Van Gael is het hier roerend mee eens. Op de vraag of dat tegenwoordig genoeg gebeurt, is haar antwoord duidelijk. “Nee, dat gebeurt niet voldoende. Als je kijkt naar de hoeveelheid psychische problemen bij therapeuten – burn-out, secundaire traumatisering, en dergelijke, dan schort er waarschijnlijk wel iets aan de zelfzorg in het algemeen. Als je ooit geleerd hebt om je eigen gevoelens en behoeften opzij te zetten om te zorgen voor anderen, dan ontstaat natuurlijk gemakkelijk de neiging om aan jezelf voorbij te gaan. Het blijkt dat therapeuten signalen van zichzelf negeren, waardoor ze er dikwijls tegenaan lopen als het te laat is. Er is dus die eigen tendens is om niet goed voor jezelf te zorgen, en er is helaas vaak een institutionele tendens om psychologen daarin te versterken.”
“Een belangrijk stuk is de rol van de organisatie en het management”, vindt Rober. “Ik zie nog te vaak om me heen dat er psychologen zijn die een burn-out ingaan, vooral als ze zich niet gesteund en gezien voelen door hun organisatie. Bijvoorbeeld, een psycholoog wiens cliënt zelfmoord pleegt, en in plaats van steun veel wantrouwen ervaart, en de angst om als kliniek of instelling een slechte naam te krijgen. De algemene organisatie van de hulpverlening is daarnaast steeds meer gaan lijken op die van een fabriek. Lopende band werk, waarin de taken verdeeld worden en stukjes administratie, waar heel veel aandacht naar toe gaat, waardoor de therapeuten soms het gevoel hebben van: ‘ik kan mijn werk niet meer goed doen’. Hun werk is natuurlijk de relatie met de cliënt. Te veel bureaucratie kan heel schadelijk zijn voor het welzijn van therapeuten.”
Professionele groei
De therapeut moet hoe dan ook voor zichzelf blijven zorgen, onderstreept Van Gael nog eens. Hoe dit het best wordt aangepakt verschilt per psycholoog. “Voor de een is het sport, voor de andere is het meer ontspanning. Soms is het muziek maken in een band, soms is het 150 kilometer fietsen, of yoga. Het gaat er vooral om dat er een tegenwicht is. Een balans. Andere soorten relaties zijn ook belangrijk, waarin we als therapeuten in een andere rol staan tegenover mensen.

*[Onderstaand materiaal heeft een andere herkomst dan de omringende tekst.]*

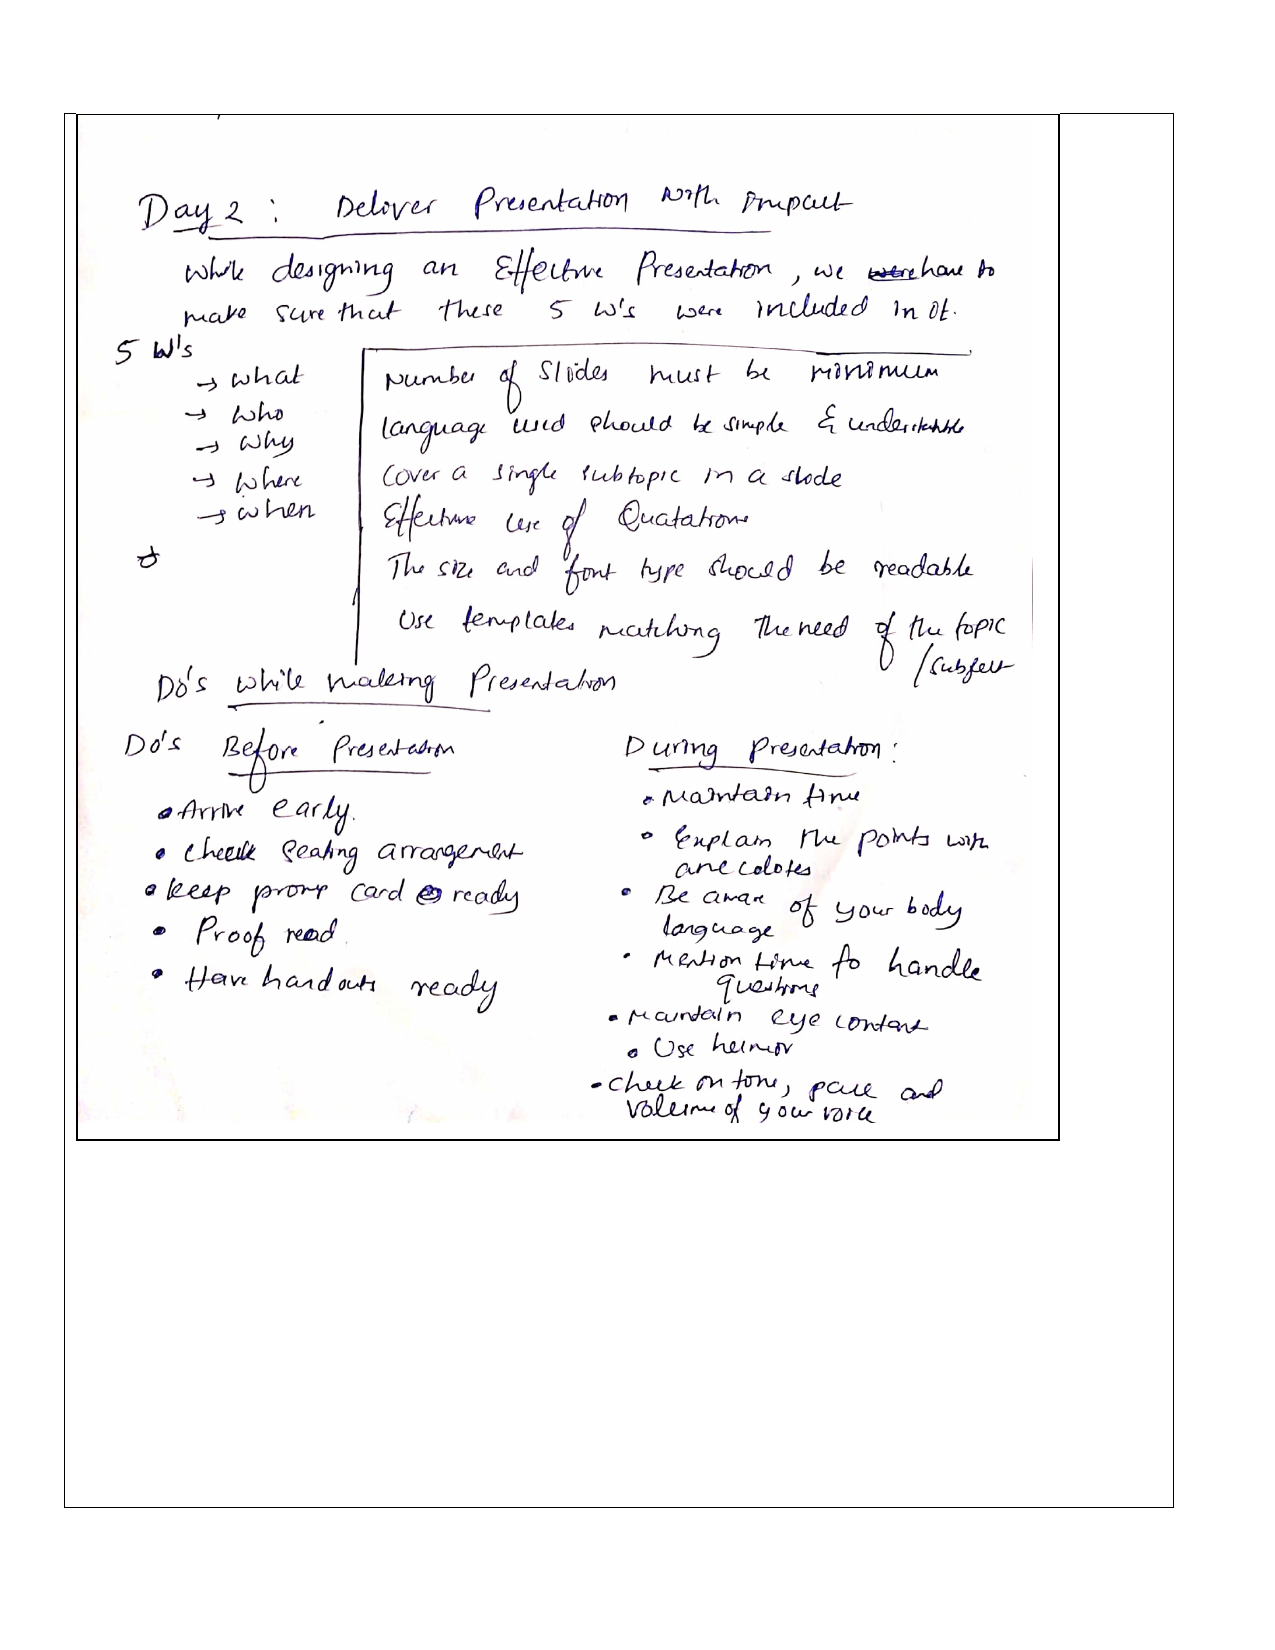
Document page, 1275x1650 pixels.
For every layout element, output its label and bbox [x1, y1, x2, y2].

Daarnaast wijst ze op het belang van de ervaring van professionele groei. “Het gevoel dat je je in en door je werk voortdurend verder kunt ontwikkelen blijkt een sterke beschermende factor te zijn. Het gaat om een soort open houding, een lerende instelling. Als je dat verliest, dan ben je op een verkeerde weg.”